● TASK GOAL: Copy out every one of the records below line for line, with each entry left unchanged.

● EXERCISE MATERIALS:
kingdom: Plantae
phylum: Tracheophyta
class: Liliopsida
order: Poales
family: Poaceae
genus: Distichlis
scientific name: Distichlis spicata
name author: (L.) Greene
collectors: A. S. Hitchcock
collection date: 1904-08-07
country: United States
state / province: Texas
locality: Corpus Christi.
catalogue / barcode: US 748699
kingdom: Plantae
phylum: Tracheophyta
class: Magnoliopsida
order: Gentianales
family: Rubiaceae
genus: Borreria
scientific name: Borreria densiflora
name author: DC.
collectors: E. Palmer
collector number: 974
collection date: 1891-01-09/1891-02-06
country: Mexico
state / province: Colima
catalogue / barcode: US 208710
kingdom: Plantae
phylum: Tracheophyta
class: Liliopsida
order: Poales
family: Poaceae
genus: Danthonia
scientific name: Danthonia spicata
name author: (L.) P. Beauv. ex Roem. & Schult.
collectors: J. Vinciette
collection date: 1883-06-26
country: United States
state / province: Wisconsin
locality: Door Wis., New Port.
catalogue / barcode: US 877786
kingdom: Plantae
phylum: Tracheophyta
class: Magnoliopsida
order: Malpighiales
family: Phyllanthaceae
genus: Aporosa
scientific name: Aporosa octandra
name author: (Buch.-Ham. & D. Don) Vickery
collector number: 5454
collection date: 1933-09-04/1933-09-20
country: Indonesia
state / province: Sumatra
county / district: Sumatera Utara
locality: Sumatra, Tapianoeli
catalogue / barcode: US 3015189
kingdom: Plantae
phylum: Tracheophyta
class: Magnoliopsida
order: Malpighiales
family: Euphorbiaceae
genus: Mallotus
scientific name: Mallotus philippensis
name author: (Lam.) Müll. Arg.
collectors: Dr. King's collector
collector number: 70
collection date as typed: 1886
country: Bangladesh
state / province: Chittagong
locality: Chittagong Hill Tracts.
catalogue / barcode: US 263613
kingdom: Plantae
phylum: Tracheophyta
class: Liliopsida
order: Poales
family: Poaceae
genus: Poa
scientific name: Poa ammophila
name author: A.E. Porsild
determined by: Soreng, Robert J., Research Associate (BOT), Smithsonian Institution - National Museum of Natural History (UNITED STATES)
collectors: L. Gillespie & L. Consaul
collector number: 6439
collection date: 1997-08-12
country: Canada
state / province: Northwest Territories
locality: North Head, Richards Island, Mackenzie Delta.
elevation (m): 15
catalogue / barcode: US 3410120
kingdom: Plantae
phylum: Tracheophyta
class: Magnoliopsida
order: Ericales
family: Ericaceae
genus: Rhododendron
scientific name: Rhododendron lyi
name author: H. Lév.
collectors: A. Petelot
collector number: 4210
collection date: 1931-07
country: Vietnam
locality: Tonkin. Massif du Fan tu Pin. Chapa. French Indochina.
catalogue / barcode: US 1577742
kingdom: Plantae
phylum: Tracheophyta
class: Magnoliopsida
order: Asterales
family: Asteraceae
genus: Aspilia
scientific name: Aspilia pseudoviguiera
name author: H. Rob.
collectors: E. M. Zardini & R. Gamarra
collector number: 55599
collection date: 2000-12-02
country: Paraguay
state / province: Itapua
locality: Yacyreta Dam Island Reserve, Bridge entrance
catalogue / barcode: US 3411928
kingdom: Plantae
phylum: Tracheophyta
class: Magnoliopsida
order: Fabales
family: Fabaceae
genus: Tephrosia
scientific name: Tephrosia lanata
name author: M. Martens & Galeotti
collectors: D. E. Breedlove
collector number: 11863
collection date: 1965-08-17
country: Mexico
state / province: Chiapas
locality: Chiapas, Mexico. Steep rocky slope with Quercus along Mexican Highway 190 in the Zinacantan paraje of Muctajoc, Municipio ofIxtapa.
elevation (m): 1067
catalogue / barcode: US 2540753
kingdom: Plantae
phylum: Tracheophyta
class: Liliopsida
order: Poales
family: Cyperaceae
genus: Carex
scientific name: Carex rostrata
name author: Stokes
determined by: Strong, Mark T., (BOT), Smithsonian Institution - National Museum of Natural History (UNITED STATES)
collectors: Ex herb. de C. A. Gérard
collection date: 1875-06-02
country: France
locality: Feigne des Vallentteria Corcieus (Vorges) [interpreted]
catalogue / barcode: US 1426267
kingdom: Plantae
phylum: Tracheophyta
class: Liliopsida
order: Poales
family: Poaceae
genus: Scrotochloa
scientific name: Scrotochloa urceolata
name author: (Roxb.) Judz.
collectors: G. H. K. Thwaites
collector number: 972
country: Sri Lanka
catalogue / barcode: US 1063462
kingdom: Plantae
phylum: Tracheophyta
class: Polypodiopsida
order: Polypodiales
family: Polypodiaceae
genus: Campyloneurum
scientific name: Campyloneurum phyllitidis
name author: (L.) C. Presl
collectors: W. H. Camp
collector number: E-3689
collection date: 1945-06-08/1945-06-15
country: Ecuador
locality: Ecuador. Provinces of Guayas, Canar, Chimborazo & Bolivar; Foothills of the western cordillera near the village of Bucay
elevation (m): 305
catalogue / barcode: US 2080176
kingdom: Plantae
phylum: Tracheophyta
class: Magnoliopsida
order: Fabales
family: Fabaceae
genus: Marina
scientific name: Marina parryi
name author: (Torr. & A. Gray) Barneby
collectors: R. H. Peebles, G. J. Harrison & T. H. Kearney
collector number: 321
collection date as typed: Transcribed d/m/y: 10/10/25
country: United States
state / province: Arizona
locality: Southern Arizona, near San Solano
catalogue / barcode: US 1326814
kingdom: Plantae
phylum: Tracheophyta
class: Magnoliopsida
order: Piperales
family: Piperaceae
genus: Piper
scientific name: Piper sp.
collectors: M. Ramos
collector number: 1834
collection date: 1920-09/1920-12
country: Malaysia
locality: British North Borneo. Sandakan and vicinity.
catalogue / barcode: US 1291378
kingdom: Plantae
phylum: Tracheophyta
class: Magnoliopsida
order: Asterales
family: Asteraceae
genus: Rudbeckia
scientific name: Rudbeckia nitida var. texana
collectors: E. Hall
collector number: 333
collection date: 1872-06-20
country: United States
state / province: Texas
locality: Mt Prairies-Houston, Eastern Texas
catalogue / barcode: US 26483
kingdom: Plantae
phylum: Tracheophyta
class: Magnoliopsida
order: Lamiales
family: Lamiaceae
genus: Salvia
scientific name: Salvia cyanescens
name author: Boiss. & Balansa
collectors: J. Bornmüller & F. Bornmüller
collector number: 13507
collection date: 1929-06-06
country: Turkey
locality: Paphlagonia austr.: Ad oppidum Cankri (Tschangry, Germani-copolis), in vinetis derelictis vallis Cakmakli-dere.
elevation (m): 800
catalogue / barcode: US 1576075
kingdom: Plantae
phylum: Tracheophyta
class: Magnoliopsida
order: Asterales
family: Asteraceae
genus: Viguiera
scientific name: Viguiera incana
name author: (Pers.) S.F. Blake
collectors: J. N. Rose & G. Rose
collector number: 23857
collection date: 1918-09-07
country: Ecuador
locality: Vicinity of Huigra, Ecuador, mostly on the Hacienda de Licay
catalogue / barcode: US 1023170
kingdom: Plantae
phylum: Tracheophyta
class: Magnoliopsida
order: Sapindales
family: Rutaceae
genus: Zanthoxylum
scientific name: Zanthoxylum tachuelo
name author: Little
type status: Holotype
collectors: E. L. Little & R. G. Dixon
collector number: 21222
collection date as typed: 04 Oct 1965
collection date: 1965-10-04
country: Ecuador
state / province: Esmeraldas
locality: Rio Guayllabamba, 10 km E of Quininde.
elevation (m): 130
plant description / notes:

● CORRECT OUTPUT:
kingdom: Plantae
phylum: Tracheophyta
class: Liliopsida
order: Poales
family: Poaceae
genus: Distichlis
scientific name: Distichlis spicata
name author: (L.) Greene
collectors: A. S. Hitchcock
collection date: 1904-08-07
country: United States
state / province: Texas
locality: Corpus Christi.
catalogue / barcode: US 748699
kingdom: Plantae
phylum: Tracheophyta
class: Magnoliopsida
order: Gentianales
family: Rubiaceae
genus: Borreria
scientific name: Borreria densiflora
name author: DC.
collectors: E. Palmer
collector number: 974
collection date: 1891-01-09/1891-02-06
country: Mexico
state / province: Colima
catalogue / barcode: US 208710
kingdom: Plantae
phylum: Tracheophyta
class: Liliopsida
order: Poales
family: Poaceae
genus: Danthonia
scientific name: Danthonia spicata
name author: (L.) P. Beauv. ex Roem. & Schult.
collectors: J. Vinciette
collection date: 1883-06-26
country: United States
state / province: Wisconsin
locality: Door Wis., New Port.
catalogue / barcode: US 877786
kingdom: Plantae
phylum: Tracheophyta
class: Magnoliopsida
order: Malpighiales
family: Phyllanthaceae
genus: Aporosa
scientific name: Aporosa octandra
name author: (Buch.-Ham. & D. Don) Vickery
collector number: 5454
collection date: 1933-09-04/1933-09-20
country: Indonesia
state / province: Sumatra
county / district: Sumatera Utara
locality: Sumatra, Tapianoeli
catalogue / barcode: US 3015189
kingdom: Plantae
phylum: Tracheophyta
class: Magnoliopsida
order: Malpighiales
family: Euphorbiaceae
genus: Mallotus
scientific name: Mallotus philippensis
name author: (Lam.) Müll. Arg.
collectors: Dr. King's collector
collector number: 70
collection date as typed: 1886
country: Bangladesh
state / province: Chittagong
locality: Chittagong Hill Tracts.
catalogue / barcode: US 263613
kingdom: Plantae
phylum: Tracheophyta
class: Liliopsida
order: Poales
family: Poaceae
genus: Poa
scientific name: Poa ammophila
name author: A.E. Porsild
determined by: Soreng, Robert J., Research Associate (BOT), Smithsonian Institution - National Museum of Natural History (UNITED STATES)
collectors: L. Gillespie & L. Consaul
collector number: 6439
collection date: 1997-08-12
country: Canada
state / province: Northwest Territories
locality: North Head, Richards Island, Mackenzie Delta.
elevation (m): 15
catalogue / barcode: US 3410120
kingdom: Plantae
phylum: Tracheophyta
class: Magnoliopsida
order: Ericales
family: Ericaceae
genus: Rhododendron
scientific name: Rhododendron lyi
name author: H. Lév.
collectors: A. Petelot
collector number: 4210
collection date: 1931-07
country: Vietnam
locality: Tonkin. Massif du Fan tu Pin. Chapa. French Indochina.
catalogue / barcode: US 1577742
kingdom: Plantae
phylum: Tracheophyta
class: Magnoliopsida
order: Asterales
family: Asteraceae
genus: Aspilia
scientific name: Aspilia pseudoviguiera
name author: H. Rob.
collectors: E. M. Zardini & R. Gamarra
collector number: 55599
collection date: 2000-12-02
country: Paraguay
state / province: Itapua
locality: Yacyreta Dam Island Reserve, Bridge entrance
catalogue / barcode: US 3411928
kingdom: Plantae
phylum: Tracheophyta
class: Magnoliopsida
order: Fabales
family: Fabaceae
genus: Tephrosia
scientific name: Tephrosia lanata
name author: M. Martens & Galeotti
collectors: D. E. Breedlove
collector number: 11863
collection date: 1965-08-17
country: Mexico
state / province: Chiapas
locality: Chiapas, Mexico. Steep rocky slope with Quercus along Mexican Highway 190 in the Zinacantan paraje of Muctajoc, Municipio ofIxtapa.
elevation (m): 1067
catalogue / barcode: US 2540753
kingdom: Plantae
phylum: Tracheophyta
class: Liliopsida
order: Poales
family: Cyperaceae
genus: Carex
scientific name: Carex rostrata
name author: Stokes
determined by: Strong, Mark T., (BOT), Smithsonian Institution - National Museum of Natural History (UNITED STATES)
collectors: Ex herb. de C. A. Gérard
collection date: 1875-06-02
country: France
locality: Feigne des Vallentteria Corcieus (Vorges) [interpreted]
catalogue / barcode: US 1426267
kingdom: Plantae
phylum: Tracheophyta
class: Liliopsida
order: Poales
family: Poaceae
genus: Scrotochloa
scientific name: Scrotochloa urceolata
name author: (Roxb.) Judz.
collectors: G. H. K. Thwaites
collector number: 972
country: Sri Lanka
catalogue / barcode: US 1063462
kingdom: Plantae
phylum: Tracheophyta
class: Polypodiopsida
order: Polypodiales
family: Polypodiaceae
genus: Campyloneurum
scientific name: Campyloneurum phyllitidis
name author: (L.) C. Presl
collectors: W. H. Camp
collector number: E-3689
collection date: 1945-06-08/1945-06-15
country: Ecuador
locality: Ecuador. Provinces of Guayas, Canar, Chimborazo & Bolivar; Foothills of the western cordillera near the village of Bucay
elevation (m): 305
catalogue / barcode: US 2080176
kingdom: Plantae
phylum: Tracheophyta
class: Magnoliopsida
order: Fabales
family: Fabaceae
genus: Marina
scientific name: Marina parryi
name author: (Torr. & A. Gray) Barneby
collectors: R. H. Peebles, G. J. Harrison & T. H. Kearney
collector number: 321
collection date as typed: Transcribed d/m/y: 10/10/25
country: United States
state / province: Arizona
locality: Southern Arizona, near San Solano
catalogue / barcode: US 1326814
kingdom: Plantae
phylum: Tracheophyta
class: Magnoliopsida
order: Piperales
family: Piperaceae
genus: Piper
scientific name: Piper sp.
collectors: M. Ramos
collector number: 1834
collection date: 1920-09/1920-12
country: Malaysia
locality: British North Borneo. Sandakan and vicinity.
catalogue / barcode: US 1291378
kingdom: Plantae
phylum: Tracheophyta
class: Magnoliopsida
order: Asterales
family: Asteraceae
genus: Rudbeckia
scientific name: Rudbeckia nitida var. texana
collectors: E. Hall
collector number: 333
collection date: 1872-06-20
country: United States
state / province: Texas
locality: Mt Prairies-Houston, Eastern Texas
catalogue / barcode: US 26483
kingdom: Plantae
phylum: Tracheophyta
class: Magnoliopsida
order: Lamiales
family: Lamiaceae
genus: Salvia
scientific name: Salvia cyanescens
name author: Boiss. & Balansa
collectors: J. Bornmüller & F. Bornmüller
collector number: 13507
collection date: 1929-06-06
country: Turkey
locality: Paphlagonia austr.: Ad oppidum Cankri (Tschangry, Germani-copolis), in vinetis derelictis vallis Cakmakli-dere.
elevation (m): 800
catalogue / barcode: US 1576075
kingdom: Plantae
phylum: Tracheophyta
class: Magnoliopsida
order: Asterales
family: Asteraceae
genus: Viguiera
scientific name: Viguiera incana
name author: (Pers.) S.F. Blake
collectors: J. N. Rose & G. Rose
collector number: 23857
collection date: 1918-09-07
country: Ecuador
locality: Vicinity of Huigra, Ecuador, mostly on the Hacienda de Licay
catalogue / barcode: US 1023170
kingdom: Plantae
phylum: Tracheophyta
class: Magnoliopsida
order: Sapindales
family: Rutaceae
genus: Zanthoxylum
scientific name: Zanthoxylum tachuelo
name author: Little
type status: Holotype
collectors: E. L. Little & R. G. Dixon
collector number: 21222
collection date as typed: 04 Oct 1965
collection date: 1965-10-04
country: Ecuador
state / province: Esmeraldas
locality: Rio Guayllabamba, 10 km E of Quininde.
elevation (m): 130
plant description / notes:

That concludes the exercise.